Link to pdf: Godon2013_EPSL
The contrasting efficiency of erosion beneath cold glacier ice, beneath temperate glacier ice, and on ice-free mountain slopes is one of the key parameters in the development of relief during glacial periods. Detrital geochronology has been applied to the subglacial streams of the north face of the Mont-Blanc massif in order to estimate the efficiency of erosional processes there. Lithologically this area is composed of granite intruded at ~303 Ma within an older polymetamorphic complex. We use macroscopic features (on ~10,000 clasts) and U–Pb dating of zircon (~500 grains) to establish the provenance of the sediment transported by the glacier and its subglacial streams. The lithology of sediment collected from the surface and the base of the glacier is compared with the distribution of bedrock sources. The analysis of this distribution takes into account the glacier’s surface flow lines, the surface areas beneath temperate and cold ice above and below the Equilibrium Line Altitude (ELA), and the extent of the watersheds of the three subglacial meltwater stream outlets located at altitudes of 2300 m, 1760 m and 1450 m.
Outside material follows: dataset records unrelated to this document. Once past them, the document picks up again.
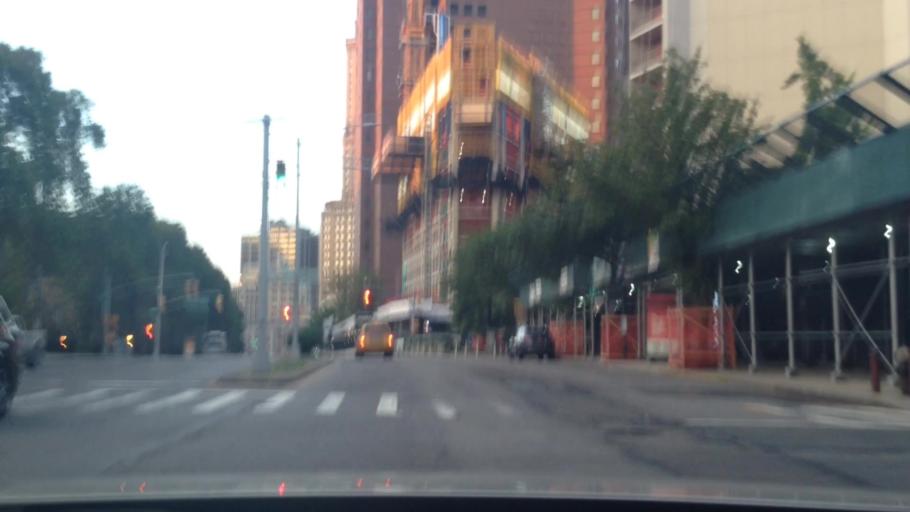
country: US
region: New York
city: New York City
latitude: 40.6971
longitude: -73.9914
Comparison of the proportions of granite and metamorphics in these samples indicates that (1) glacial transport does not mix the clasts derived from subglacial erosion with the clasts derived from supraglacial deposition, except in the lower part of the ice tongue where supraglacial streams and moulins transfer the supraglacial load to the base of the glacier; (2) the glacial erosion rate beneath the tongue is lower than the erosion rate in adjacent non-glaciated areas; and (3) glacial erosion beneath cold ice is at least 16 times less efficient than erosion beneath temperate ice. The low rates of subglacial erosion on the north face of the Mont-Blanc massif mean that its glaciers are protecting “the roof of Europe” from erosion. A long-term effect of this might be a rise in the maximum altitude of the Alps.
Godon, C., Mugnier, J.-L., Fallourd, R., Paquette, J.-L., Pohl, A., Buoncristiani, J.-F., 2013. The Bossons glacier protects Europe’s summit from erosion. Earth and Planetary Science Letters 375, 135–147. doi:10.1016/j.epsl.2013.05.018.